Like the wolf or the bear, the lynx is one of the large carnivore species of importance in that it triggers trophic cascade effects in an ecosystem, putting pressure on the population of wild ungulates, deer and stags, with a major impact on vegetation. According to studies, where there are large carnivores, especially wolves and lynx, the deer is less likely to feed in a certain place, thus allowing vegetation to regenerate. On the other hand, where there are high densities of deer, as in the example of Italy, the impact on vegetation is as visible as possible.
„Nature has created predators to maintain a balance. And when we, for various reasons, eliminate large carnivores, other problems arise. In Italy there are places where, due to the high density of ungulates, vegetation is lacking and the soil becomes desert. That is why we should reconsider the role that predators play in the ecosystem”, Andrea Gazzola explained.
The biologist expressed his hope that, once the population of lynx in Western Europe increases, with a little support from the authorities and investments to connect the territories that are now fragmented, the lynx will also repopulate the Italian territory.

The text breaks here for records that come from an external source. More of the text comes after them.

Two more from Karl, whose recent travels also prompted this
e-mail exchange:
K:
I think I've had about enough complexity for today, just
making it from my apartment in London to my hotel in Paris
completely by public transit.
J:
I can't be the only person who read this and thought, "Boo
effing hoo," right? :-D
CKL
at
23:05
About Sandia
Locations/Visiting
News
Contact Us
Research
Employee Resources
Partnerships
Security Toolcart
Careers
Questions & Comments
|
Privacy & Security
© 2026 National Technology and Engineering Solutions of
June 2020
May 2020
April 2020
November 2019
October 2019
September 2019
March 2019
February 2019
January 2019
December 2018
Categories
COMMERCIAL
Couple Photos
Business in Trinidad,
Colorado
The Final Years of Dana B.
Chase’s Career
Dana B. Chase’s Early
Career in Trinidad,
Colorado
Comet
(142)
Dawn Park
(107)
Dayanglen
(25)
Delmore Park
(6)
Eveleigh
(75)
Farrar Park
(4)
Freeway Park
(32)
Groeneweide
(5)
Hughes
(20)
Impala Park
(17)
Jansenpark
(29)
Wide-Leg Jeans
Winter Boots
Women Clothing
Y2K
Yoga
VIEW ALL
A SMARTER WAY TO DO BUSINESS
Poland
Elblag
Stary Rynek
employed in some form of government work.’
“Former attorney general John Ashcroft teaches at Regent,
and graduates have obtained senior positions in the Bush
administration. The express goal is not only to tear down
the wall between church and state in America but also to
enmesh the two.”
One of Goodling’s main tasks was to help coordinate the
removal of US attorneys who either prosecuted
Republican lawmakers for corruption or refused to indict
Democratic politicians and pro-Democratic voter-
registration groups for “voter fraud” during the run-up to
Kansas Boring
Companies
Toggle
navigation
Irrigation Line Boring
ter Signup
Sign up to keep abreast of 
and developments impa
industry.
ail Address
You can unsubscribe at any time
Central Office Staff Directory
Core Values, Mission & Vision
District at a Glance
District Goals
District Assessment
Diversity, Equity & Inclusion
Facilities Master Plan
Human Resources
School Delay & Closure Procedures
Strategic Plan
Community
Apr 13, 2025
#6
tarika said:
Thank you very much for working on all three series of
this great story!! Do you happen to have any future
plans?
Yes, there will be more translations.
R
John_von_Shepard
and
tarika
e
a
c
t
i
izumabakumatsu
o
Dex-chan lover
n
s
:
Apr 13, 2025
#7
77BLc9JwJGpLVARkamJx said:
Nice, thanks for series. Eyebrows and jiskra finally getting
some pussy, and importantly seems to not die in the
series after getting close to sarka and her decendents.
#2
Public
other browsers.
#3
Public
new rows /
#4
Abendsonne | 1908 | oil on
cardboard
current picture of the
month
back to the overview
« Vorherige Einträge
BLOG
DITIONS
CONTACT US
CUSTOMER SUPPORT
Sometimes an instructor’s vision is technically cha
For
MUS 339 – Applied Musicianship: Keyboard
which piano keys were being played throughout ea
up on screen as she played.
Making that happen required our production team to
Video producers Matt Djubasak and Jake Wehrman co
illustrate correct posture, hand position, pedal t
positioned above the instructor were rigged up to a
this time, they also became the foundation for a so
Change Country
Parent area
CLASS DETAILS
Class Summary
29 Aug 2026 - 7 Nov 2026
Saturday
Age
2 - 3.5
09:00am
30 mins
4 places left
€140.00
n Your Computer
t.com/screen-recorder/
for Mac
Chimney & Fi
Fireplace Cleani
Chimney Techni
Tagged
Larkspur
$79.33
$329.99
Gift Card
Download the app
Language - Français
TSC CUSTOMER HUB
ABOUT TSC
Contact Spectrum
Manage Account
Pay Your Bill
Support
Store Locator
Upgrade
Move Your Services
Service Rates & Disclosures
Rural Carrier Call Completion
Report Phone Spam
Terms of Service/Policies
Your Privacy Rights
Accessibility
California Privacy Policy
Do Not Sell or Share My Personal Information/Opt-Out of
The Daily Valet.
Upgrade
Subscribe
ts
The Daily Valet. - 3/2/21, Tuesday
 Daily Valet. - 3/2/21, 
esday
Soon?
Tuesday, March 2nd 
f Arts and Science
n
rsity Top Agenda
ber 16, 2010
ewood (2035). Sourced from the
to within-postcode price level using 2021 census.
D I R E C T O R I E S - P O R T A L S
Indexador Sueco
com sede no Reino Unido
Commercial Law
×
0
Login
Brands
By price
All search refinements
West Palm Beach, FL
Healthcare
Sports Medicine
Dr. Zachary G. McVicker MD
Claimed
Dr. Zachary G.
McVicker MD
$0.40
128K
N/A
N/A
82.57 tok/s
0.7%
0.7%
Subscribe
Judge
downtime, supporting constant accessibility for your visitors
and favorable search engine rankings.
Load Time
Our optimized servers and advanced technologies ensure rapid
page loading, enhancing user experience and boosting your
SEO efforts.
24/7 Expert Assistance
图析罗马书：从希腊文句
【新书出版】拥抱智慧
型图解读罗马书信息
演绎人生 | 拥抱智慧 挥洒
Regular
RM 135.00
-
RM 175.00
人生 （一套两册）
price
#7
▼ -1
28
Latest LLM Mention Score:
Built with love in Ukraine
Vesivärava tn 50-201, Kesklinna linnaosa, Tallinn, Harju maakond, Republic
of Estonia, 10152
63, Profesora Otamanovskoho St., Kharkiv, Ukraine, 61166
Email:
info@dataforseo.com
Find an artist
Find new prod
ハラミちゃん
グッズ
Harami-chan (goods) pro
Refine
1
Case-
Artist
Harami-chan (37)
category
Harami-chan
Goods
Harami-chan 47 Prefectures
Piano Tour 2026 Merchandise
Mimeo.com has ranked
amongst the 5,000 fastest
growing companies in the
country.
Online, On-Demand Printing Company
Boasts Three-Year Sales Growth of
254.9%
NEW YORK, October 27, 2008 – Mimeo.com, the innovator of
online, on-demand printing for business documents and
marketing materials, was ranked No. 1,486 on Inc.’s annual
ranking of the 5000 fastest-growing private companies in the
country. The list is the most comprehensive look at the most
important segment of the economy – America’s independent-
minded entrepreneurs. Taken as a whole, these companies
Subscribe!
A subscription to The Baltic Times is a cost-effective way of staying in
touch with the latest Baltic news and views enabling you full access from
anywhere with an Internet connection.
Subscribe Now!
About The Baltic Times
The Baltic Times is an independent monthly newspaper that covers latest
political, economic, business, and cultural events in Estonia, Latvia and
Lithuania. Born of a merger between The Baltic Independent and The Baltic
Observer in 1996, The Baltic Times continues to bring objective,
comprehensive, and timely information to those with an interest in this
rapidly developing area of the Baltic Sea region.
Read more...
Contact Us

„The new environmental policies will put more emphasis on caring for nature and the proper functioning of ecosystems. If we do not have forests, if we no longer have nature, we will not have water, oxygen and therefore we will not be able to survive as a species. The situation is quite serious at the moment and Europe has realized that it will have to make efforts, invest massively to save the environment”, says Andrea Gazzola.
„Romania’s beauty is that it still has an environment in which people have a strong connection with the territory and the animals. If in Italy the shepherd is alarmed by the presence of carnivores, Romanian shepherds have a form of respect for these animals. They are aware that they are the ones encroaching on the animals’ territories. Italy has wonderful landscapes, but it still has a lot to invest in when it comes to carnivores. Those who come to study in Romania have the opportunity to see things that in the rest of Europe they can only dream of. Some say that Romania is one of the wildest places in Europe. Yes, it is true, but in a positive sense. Some see Romania as an economically disadvantaged country, but in reality, at this moment in time, Romania should be taken as a point of reference in terms of the environment and man’s connection with the ecosystem. If I had to choose where to live, I would definitely come to Romania. Fortunately, Europe has also begun to understand and invest much more in protecting the environment”, said the Italian biologist.
The project aimed at preventing the extinction of the lynx population in the Dinaric and southeastern Alps, LIFE Lynx, is an international project implemented in five countries – Italy, Slovenia, Croatia, Slovakia and Romania, between July 1, 2017 – March 31, 2024. The project is co-financed by the European Commission through the LIFE + Nature program.